A lot of restaurants turned to delivery, but that felt so short-sighted in terms of the spirit of the experience. There’s an emptiness about it: You eat the burger, and then what? There’s no real, soulful aspect to it. So we wondered how we could truly feed the home—and our first instinct was to sell everything. From our best cuts of meat and fish, to things that take two steps to cook. It’s all around the idea of setting the table. That’s been my lifeline through all of this: Felipe and I eat breakfast, lunch, and dinner at home with our two kids every day. It’s beautiful.

It’s true. I recently sat down for dinner with my mom and dad at their house—the first time we’ve done that in my entire adult life.

That’s wonderful. I think relationships are going to grow deeper because of the virus.

Did you have to furlough any of your staff?

In the kitchen, we pretty much kept everybody. Early on, two cooks got sick, but they rejoined after they recovered. For front-of-house, we have three incredible people who decided to forgo unemployment and stick around. And they killed it. They’ve become the heart of the restaurant.

Alongside fresh produce, cured meats, dairy and pantry items, and wine, the general store offers grill boxes, prepared meals, and D.I.Y. kits for tuna tostadas, lamb sliders, and rainbow trout ceviche. How did you decide what dishes to include?

We’ve always served what we want to eat. Maybe that’s not the best way to go about it from a commercial perspective, but that’s what we do. When the pandemic started, this belief became more true, because we test these things out on ourselves at home. Recently, Felipe was thinking about a barbeque shrimp dish he ate with his late father in New Orleans. Normally we wouldn’t put something like that on the menu, because it isn’t Latin, but he had the memory of it and wanted to do it. So we made it, packaged it up, opened it, set the table, and found out how it tasted as a family. It’s on our menu now—it’s called shrimp al ajillo: pan-seared shrimp in a garlic oil mixed with spices and guajillo flakes.

In September, Colonia Verde will launch Casa, a more permanent version of the general store. What else are you doing to replace the community-centric aspects of the restaurant?

We have these musician friends in Austin, Texas, who are in a band called Lady & West. In April, we were talking about how much we miss sharing songs and wine—that’s what we do when we get together. So we decided to launch a wine club you can do at home.
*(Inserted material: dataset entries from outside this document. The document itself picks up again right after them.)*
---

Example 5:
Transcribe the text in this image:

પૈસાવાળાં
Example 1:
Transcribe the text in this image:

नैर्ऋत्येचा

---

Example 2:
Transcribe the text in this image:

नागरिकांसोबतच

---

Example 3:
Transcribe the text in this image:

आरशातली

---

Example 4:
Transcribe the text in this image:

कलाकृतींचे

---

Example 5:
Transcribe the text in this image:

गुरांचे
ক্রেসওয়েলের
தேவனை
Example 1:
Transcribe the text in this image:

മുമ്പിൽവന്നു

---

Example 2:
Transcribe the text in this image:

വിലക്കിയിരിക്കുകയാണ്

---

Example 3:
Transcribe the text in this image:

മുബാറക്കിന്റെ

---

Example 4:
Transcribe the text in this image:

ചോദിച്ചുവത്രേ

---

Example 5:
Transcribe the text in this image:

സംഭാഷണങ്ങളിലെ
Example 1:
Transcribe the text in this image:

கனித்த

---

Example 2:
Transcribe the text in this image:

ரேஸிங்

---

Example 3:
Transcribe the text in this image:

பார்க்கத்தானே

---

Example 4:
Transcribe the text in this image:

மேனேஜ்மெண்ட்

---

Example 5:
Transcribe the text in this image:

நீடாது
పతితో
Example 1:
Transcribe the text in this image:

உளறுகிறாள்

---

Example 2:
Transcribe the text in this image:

We’re on the third “episode.” Each one revolves around three specific bottles of wine and a theme—the first was “Resilience,” then we did “Powerful Female Voices,” and now it’s “Uncharted Territories.” You tune into a Spotify playlist, where I do a voiceover about the wines and their makers. Then our friends pair each one with a song and talk about its relationship to the wine. The experience is like a sobremesa, that drawn-out part of a meal when you’re done eating and just drinking, talking, and listening to music.

The restaurant also has its popular Sunday Asado Series. Are you still doing that?
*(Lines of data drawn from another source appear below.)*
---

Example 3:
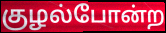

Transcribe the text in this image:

குழல்போன்ற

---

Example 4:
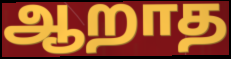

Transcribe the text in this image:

ஆறாத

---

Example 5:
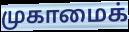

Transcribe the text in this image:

முகாமைக்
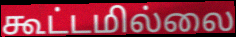
கூட்டமில்லை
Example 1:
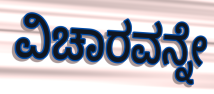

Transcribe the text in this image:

ವಿಚಾರವನ್ನೇ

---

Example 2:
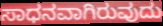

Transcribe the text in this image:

ಸಾಧನವಾಗಿರುವುದು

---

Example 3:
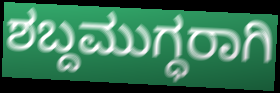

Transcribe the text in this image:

ಶಬ್ದಮುಗ್ಧರಾಗಿ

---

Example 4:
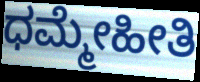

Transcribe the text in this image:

ಧಮ್ಮೇಹೀತಿ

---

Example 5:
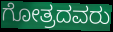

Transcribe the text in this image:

ಗೋತ್ರದವರು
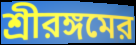
শ্রীরঙ্গমের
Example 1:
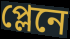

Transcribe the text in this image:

প্লেনে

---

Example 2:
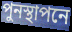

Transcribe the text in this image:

পুনস্থাপনে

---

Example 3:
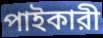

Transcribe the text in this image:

পাইকারী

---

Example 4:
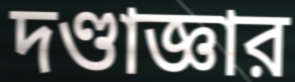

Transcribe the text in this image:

দণ্ডাজ্ঞার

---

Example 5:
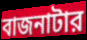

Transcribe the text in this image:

বাজনাটার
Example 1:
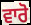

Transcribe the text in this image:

ਵਾਰੋ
That series is anti-Covid! There’s no way to do it: people share passed food, eat with their hands. Hopefully it will come back next summer. But we’re incorporating a bit of it into Casa by offering sauces developed by chefs when they were making food for previous asados. Magnus Reid, an Australian chef from London, made a Szechuan sauce for grilled watermelon. And Alfredo Villanueva, a chef from Monterrey, Mexico, who’s the king of rice and fresh salsas, made Salsa Veracruzana. Our kitchen will prepare both using their recipes, and you can buy them at Casa.

Colonia Verde is all about providing a place where people can gather, have honest conversations, and take a break. Tell me more about how the general store and Casa relate to the idea of bringing people together outside the restaurant environment, and the role that food can play in slowing people down.

Food connects you with one another because it puts barriers down. It democratizes everything. During a pandemic, it’s different: You have to connect at home with the people you live with. To do that, you have to go deeper. That’s the silver lining to the virus: It gives us the ability to sit around a table with people you see every day, and talk. Eating food and drinking wine naturally slows you down, so you’re able to listen to one another and forge a real connection.